“How will it be possible to get any spiritual ideas into the minds of those who cannot distinguish the commonest objects?” thought Alicia. She forgot that this was probably the first time that the women had looked on the picture of a sheep: their eyes were untrained as well as their minds.

At the exclamations uttered, a young girl, quite as fair as Kripá Dé, turned to have a distant view of the wonderful book round which the bibis were crowding. It was but distant, for the girl did not rise from her place on the floor, near what looked like a round hole. Into this hole the fair creature, and a darker and stronger-looking woman beside her, were pounding away with alternate blows of what appeared to be short wooden clubs. The natives in this manner separate rice from the husk. The laborious occupation had made the young girl’s chaddar fall back on her shoulders, revealing a pale but to Alicia singularly interesting face.

[2]. Such guesses were actually made when A. L. O. E. showed such a print.

“Is not such work too hard for one so young?” said Alicia; for the slight, delicately-formed frame of the girl strongly contrasted with the stout figure and strong thick arms of her companion in labour.

“Premi always beats rice,” said Chand Kor, as if that were sufficient reply; and in a sharp tone she bade Premi go on with her work. The pounding, which had been suspended for two minutes, perhaps to rest weary arms, perhaps to give the woman the opportunity of giving a glance at the pictures, was instantly resumed.

“I suppose that Premi is Kripá Dé’s sister—she is white also,” observed Alicia. The observation met with no denial, though it was evident, from the contrast between the girl’s coarse dress and the youth’s very elegant attire, that they occupied very different stations in Chand Kor’s zenana.

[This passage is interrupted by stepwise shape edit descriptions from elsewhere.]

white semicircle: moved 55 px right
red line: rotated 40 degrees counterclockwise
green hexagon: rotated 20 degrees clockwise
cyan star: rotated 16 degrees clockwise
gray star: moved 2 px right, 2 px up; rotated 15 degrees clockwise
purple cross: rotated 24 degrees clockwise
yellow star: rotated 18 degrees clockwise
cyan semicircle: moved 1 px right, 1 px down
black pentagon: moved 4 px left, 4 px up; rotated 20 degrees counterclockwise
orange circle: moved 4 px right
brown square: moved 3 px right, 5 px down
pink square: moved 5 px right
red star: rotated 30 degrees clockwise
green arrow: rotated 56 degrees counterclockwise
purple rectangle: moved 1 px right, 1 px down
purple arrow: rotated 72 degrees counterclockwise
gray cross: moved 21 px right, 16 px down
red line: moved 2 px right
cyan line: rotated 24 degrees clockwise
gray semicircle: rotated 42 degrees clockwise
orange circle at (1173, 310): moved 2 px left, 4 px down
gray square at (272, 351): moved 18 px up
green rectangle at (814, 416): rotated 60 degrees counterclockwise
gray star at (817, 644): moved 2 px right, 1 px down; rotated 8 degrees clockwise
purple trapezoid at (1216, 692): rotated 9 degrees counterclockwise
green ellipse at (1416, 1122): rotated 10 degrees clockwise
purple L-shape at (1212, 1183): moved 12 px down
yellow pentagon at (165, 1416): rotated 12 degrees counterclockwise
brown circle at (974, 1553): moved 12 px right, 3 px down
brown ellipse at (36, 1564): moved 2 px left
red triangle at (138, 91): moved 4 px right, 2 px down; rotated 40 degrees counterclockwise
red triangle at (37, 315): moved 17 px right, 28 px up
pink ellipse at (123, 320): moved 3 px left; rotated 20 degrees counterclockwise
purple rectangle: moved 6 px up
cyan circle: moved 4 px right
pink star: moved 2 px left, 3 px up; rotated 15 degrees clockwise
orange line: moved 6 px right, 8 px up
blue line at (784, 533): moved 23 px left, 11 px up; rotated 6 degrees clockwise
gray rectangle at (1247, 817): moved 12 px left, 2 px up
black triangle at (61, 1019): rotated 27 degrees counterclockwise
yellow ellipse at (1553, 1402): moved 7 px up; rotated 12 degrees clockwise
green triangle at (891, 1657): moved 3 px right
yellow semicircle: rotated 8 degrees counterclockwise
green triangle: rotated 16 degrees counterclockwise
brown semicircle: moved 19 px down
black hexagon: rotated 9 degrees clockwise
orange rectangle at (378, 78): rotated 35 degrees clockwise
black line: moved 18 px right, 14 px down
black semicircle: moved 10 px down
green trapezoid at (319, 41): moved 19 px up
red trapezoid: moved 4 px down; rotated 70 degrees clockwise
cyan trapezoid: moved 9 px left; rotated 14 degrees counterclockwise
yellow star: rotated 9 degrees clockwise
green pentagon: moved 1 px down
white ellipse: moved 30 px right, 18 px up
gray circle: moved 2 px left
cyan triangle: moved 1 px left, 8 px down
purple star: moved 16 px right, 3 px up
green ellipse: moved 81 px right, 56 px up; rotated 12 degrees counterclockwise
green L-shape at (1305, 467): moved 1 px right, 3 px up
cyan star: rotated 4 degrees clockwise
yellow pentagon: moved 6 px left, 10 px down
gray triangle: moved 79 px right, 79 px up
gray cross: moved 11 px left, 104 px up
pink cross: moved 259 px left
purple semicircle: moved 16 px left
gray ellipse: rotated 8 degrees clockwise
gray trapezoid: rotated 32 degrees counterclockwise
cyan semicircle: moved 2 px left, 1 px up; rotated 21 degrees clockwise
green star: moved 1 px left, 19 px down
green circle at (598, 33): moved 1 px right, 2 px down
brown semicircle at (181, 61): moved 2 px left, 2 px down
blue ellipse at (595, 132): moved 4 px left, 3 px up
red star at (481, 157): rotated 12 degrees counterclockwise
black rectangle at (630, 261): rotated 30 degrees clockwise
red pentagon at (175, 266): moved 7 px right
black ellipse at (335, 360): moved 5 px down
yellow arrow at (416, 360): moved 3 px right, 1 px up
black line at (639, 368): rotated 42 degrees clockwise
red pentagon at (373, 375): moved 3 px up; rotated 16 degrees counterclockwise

“Why does Premi wear no jewels?” asked Alicia.

“She’s a widow,” said a rough-featured middle-aged woman, whose fat brown arms were encircled with at least half-a-dozen bracelets.

“A widow—and so young!” exclaimed Alicia. She had often heard of child-marriages; but seeing is a very different thing from hearing. It shocked her to think of the fairest inmate of the zenana being doomed to life-long labour and degradation. The dejected, hopeless expression in eyes which looked as if they might sparkle so brightly under their long dark lashes, awoke in Alicia a sense of compassion. “Is she a relation of yours?” asked Harold’s wife of the middle-aged woman.

“She is my father’s widow,” was the reply.